Life A daily climb for hilltop residents
For V Bhavani, who is in an advanced stage of pregnancy from a hilltop colony in the Vijayawada city, the kind of ordeal she faces is worse than the pain she is due to undergo in the labour room.
Vijayawada: For V Bhavani, who is in an advanced stage of pregnancy from a hilltop colony in the Vijayawada city, the kind of ordeal she faces is worse than the pain she is due to undergo in the labour room. Bhavani, living at Gollapalem Gattu, one of the city’s hilltop localities, goes up and down staggering through 500 steps from her house to a health centre for check-up once every fortnight. “The hospital is 1.5 km away and it is literally a nightmarish experience,” she narrates her tale of woes.
Life is similar to more than 2 lakh people living on the hilltops in the city with 12 lakh population falling under 16 municipal divisions. Most of the inhabitants migrated from the north coastal districts a long ago to do menial jobs. A slew of colonies sprang up at the hilltops in Indrakeeladri area, Kothapeta, Chitti Nagar, Anjaneya Vagu, Milk Project area, Kalra hospital area, Gollapalem Gattu, Gandhi Hills, Mogalrajapuram, Kristurajupuram, Kasthuribai pet and Gunadala.
The city boasts of presenting a picturesque scene with criss-crossing canals on the one side of the hill. But the hills seem to present a different picture, being an abode of satellite townships with wounds and scars all over. Adilakshmi, a CPI-M leader, who represents 37th division in the Vijayawada Municipal Corporation (VMC), mostly located at the top of a hill, reasoned that the land for housing becomes out of reach for the poor in view of soaring costs and that the hills turning into townships have become inevitable.
Development remains out of reach for the inhabitants as their colonies do for the mainstream life. Bhavani earnestly requests the VMC to establish health centres at the hilltop colonies. “Health workers do not visit our colonies and the doctors at the downhill demand more if asked to visit the patients at hilltops in case of an emergency,” she said.
Social life in the hilltop colonies goes amiss for want of community halls. “We cannot afford to celebrate marriage functions and birthday functions at the foot of the hills as carrying the paraphernalia required for the events through the uneven and narrow passages is not feasible,” Kondamma, another resident said.
The approach roads are formed without retaining walls which are risky for the disabled, children and the aged. “We keep worrying over the safety of our school-going children until they return home as they are vulnerable to fall while negotiating through the passage,” Kondamma said.
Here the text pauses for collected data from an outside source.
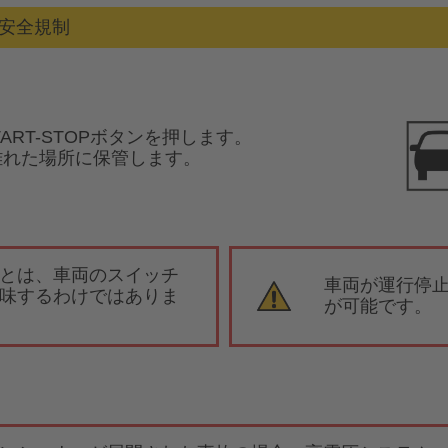
／安全規制
ART-STOPボタンを押します。
上離れた場所に保管します。
とは、車両のスイッチ
車両が運行停
味するわけではありま
が可能です。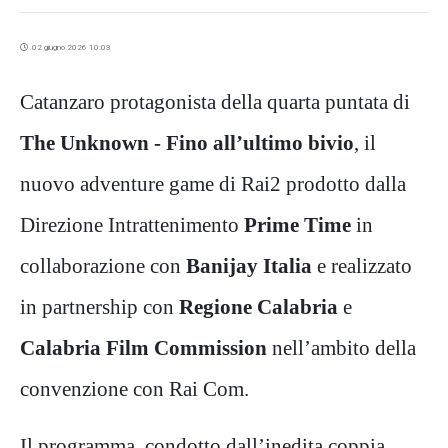
02 giugno 2026 10:03
Catanzaro protagonista della quarta puntata di
The
Unknown - Fino all’ultimo bivio
, il
nuovo adventure game di Rai2 prodotto dalla
Direzione Intrattenimento
Prime Time
in
collaborazione con
Banijay Italia
e realizzato
in partnership con
Regione Calabria
e
Calabria Film Commission
nell’ambito della
convenzione con Rai Com.
Il programma, condotto dall’inedita coppia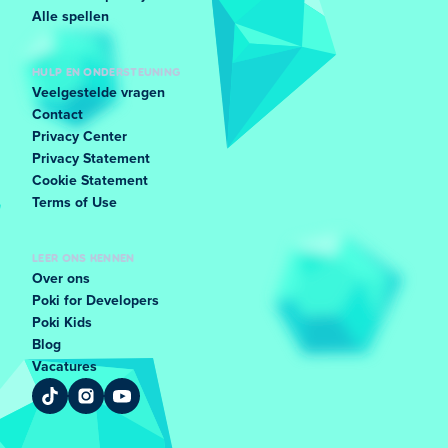
Alle spellen
HULP EN ONDERSTEUNING
Veelgestelde vragen
Contact
Privacy Center
Privacy Statement
Cookie Statement
Terms of Use
LEER ONS KENNEN
Over ons
Poki for Developers
Poki Kids
Blog
Vacatures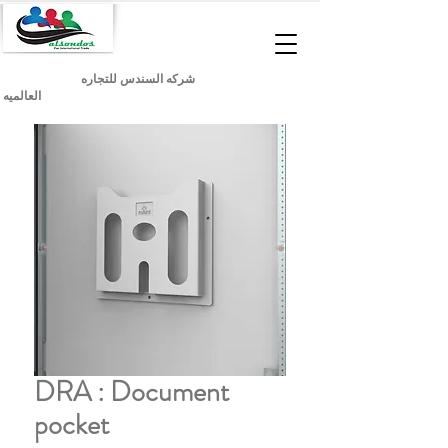
شركه السندس للتجاره
العالميه
DRA : Document
pocket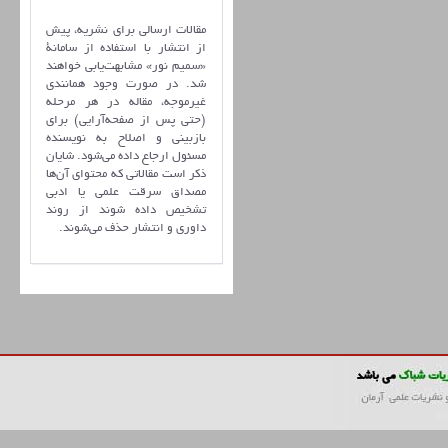
مقالات ارسالی برای نشریه، پیش
از انتشار با استفاده از سامانۀ
«سمیم نور» مشابهت‌یابی خواهند
شد. در صورت وجود همانندی
غیرموجه، مقاله در هر مرحله
(حتی پس از صفحه‌آرایی) برای
بازبینی و اصلاح به نویسنده
مسئول ارجاع داده می‌شود. شایان
ذکر است مقالاتی که محتوای آن‌ها
مصداق سرقت علمی یا ادبی
تشخیص داده شوند از روند
داوری و انتشار حذف می‌شوند.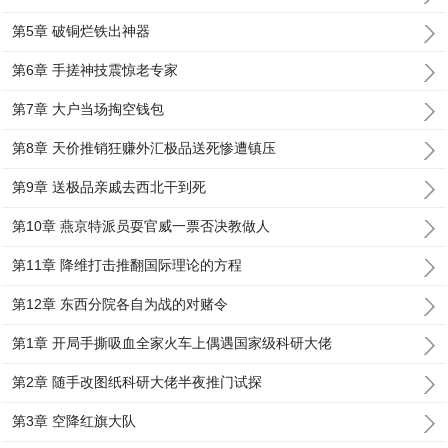
第5章 破铜烂铁出神器
第6章 手搓神技震惊老专家
第7章 大户当场掏空钱包
第8章 天价推销狂赚外汇极品送死惨遭镇压
第9章 送极品亲戚去西北干到死
第10章 燕京特派员耍官威一票否决教做人
第11章 降维打击推翻国际理论的方程
第12章 东西分院各自为战的对赌令
第1章 开局手撕吸血全家火车上偶遇国家级科研大佬
第2章 随手改图纸科研大佬半夜推门试探
第3章 空降红旗大队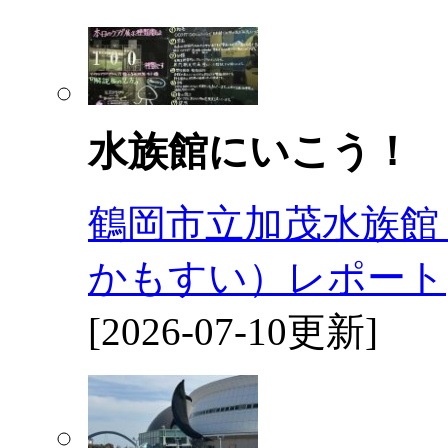
水族館にいこう！
鶴岡市立加茂水族館
かもすい）レポート
[2026-07-10更新]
Sanitation is a distant dream in these colonies as the sanitary workers engaged by the VMC feel reluctant to touch the doors in these colonies. “There are not even dustbins in the hilltop colonies, forcing the inhabitants to throw the wastes into the drainage channels. This has resulted in stagnation of drain water with armies of mosquitoes zooming around,” Adilakshmi complains.
Gopi Naik, municipal health officer, on the other hand blamed the hilltop colony residents for lack of ‘civic sense’ in using dustbins. “We put up the bins but they are not being used by the residents”, he added.